==== The records
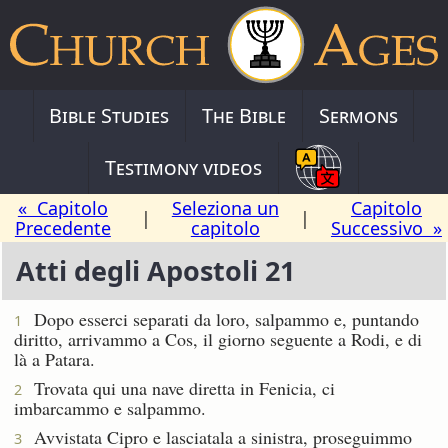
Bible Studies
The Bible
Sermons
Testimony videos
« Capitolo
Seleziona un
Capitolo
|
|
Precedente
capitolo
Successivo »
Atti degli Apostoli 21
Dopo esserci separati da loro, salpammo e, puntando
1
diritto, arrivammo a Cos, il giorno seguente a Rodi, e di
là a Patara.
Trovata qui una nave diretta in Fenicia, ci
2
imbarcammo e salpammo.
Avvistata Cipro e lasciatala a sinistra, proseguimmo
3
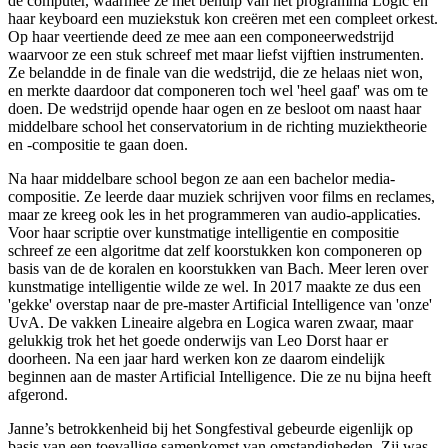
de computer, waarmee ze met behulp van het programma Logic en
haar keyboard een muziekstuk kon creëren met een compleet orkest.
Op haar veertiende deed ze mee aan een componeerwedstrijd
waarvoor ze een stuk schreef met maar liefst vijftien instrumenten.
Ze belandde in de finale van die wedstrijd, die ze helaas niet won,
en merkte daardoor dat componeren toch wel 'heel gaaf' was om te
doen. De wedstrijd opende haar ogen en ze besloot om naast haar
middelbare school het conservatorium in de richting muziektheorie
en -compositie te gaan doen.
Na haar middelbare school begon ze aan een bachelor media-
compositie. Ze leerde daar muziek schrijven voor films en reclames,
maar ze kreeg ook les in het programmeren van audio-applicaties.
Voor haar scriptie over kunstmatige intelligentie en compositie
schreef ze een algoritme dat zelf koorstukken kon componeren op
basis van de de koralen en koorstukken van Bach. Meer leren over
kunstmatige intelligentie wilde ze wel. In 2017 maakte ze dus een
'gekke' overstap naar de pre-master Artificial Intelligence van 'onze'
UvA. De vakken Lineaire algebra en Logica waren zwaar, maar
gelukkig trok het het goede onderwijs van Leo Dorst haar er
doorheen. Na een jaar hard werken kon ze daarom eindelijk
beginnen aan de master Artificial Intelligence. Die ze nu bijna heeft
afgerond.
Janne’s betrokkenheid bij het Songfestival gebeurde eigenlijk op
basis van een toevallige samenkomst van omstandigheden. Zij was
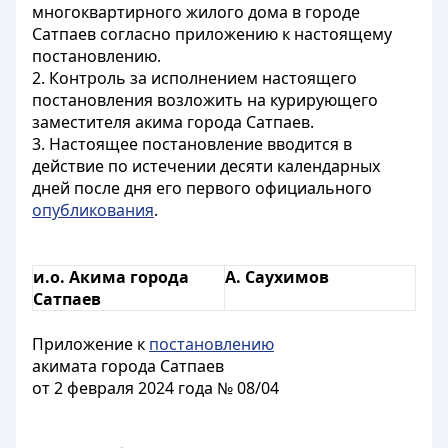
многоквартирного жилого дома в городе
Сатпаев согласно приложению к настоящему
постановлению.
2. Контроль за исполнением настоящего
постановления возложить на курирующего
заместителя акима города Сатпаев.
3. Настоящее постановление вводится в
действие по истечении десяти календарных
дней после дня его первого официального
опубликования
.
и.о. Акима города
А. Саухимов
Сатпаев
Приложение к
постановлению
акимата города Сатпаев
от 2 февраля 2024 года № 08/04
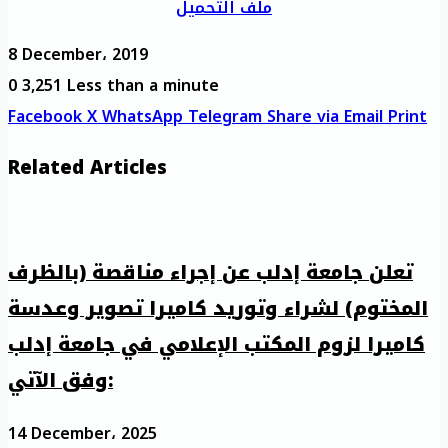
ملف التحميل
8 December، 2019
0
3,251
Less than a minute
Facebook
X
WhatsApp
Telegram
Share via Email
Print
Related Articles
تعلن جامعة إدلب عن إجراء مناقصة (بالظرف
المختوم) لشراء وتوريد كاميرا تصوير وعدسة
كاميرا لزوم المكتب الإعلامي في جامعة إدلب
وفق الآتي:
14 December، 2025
========
**Exercise aim:** Rewrite the rows with every "Artificial Intelligence" changed to "AI" and everything else kept the same. Leave the pictures out.

**Written reply:**
Bible Studies
The Bible
Sermons
Testimony videos
« Capitolo
Seleziona un
Capitolo
|
|
Precedente
capitolo
Successivo »
Atti degli Apostoli 21
Dopo esserci separati da loro, salpammo e, puntando
1
diritto, arrivammo a Cos, il giorno seguente a Rodi, e di
là a Patara.
Trovata qui una nave diretta in Fenicia, ci
2
imbarcammo e salpammo.
Avvistata Cipro e lasciatala a sinistra, proseguimmo
3
de computer, waarmee ze met behulp van het programma Logic en
haar keyboard een muziekstuk kon creëren met een compleet orkest.
Op haar veertiende deed ze mee aan een componeerwedstrijd
waarvoor ze een stuk schreef met maar liefst vijftien instrumenten.
Ze belandde in de finale van die wedstrijd, die ze helaas niet won,
en merkte daardoor dat componeren toch wel 'heel gaaf' was om te
doen. De wedstrijd opende haar ogen en ze besloot om naast haar
middelbare school het conservatorium in de richting muziektheorie
en -compositie te gaan doen.
Na haar middelbare school begon ze aan een bachelor media-
compositie. Ze leerde daar muziek schrijven voor films en reclames,
maar ze kreeg ook les in het programmeren van audio-applicaties.
Voor haar scriptie over kunstmatige intelligentie en compositie
schreef ze een algoritme dat zelf koorstukken kon componeren op
basis van de de koralen en koorstukken van Bach. Meer leren over
kunstmatige intelligentie wilde ze wel. In 2017 maakte ze dus een
'gekke' overstap naar de pre-master AI van 'onze'
UvA. De vakken Lineaire algebra en Logica waren zwaar, maar
gelukkig trok het het goede onderwijs van Leo Dorst haar er
doorheen. Na een jaar hard werken kon ze daarom eindelijk
beginnen aan de master AI. Die ze nu bijna heeft
afgerond.
Janne’s betrokkenheid bij het Songfestival gebeurde eigenlijk op
basis van een toevallige samenkomst van omstandigheden. Zij was
многоквартирного жилого дома в городе
Сатпаев согласно приложению к настоящему
постановлению.
2. Контроль за исполнением настоящего
постановления возложить на курирующего
заместителя акима города Сатпаев.
3. Настоящее постановление вводится в
действие по истечении десяти календарных
дней после дня его первого официального
опубликования
.
и.о. Акима города
А. Саухимов
Сатпаев
Приложение к
постановлению
акимата города Сатпаев
от 2 февраля 2024 года № 08/04
ملف التحميل
8 December، 2019
0
3,251
Less than a minute
Facebook
X
WhatsApp
Telegram
Share via Email
Print
Related Articles
تعلن جامعة إدلب عن إجراء مناقصة (بالظرف
المختوم) لشراء وتوريد كاميرا تصوير وعدسة
كاميرا لزوم المكتب الإعلامي في جامعة إدلب
وفق الآتي:
14 December، 2025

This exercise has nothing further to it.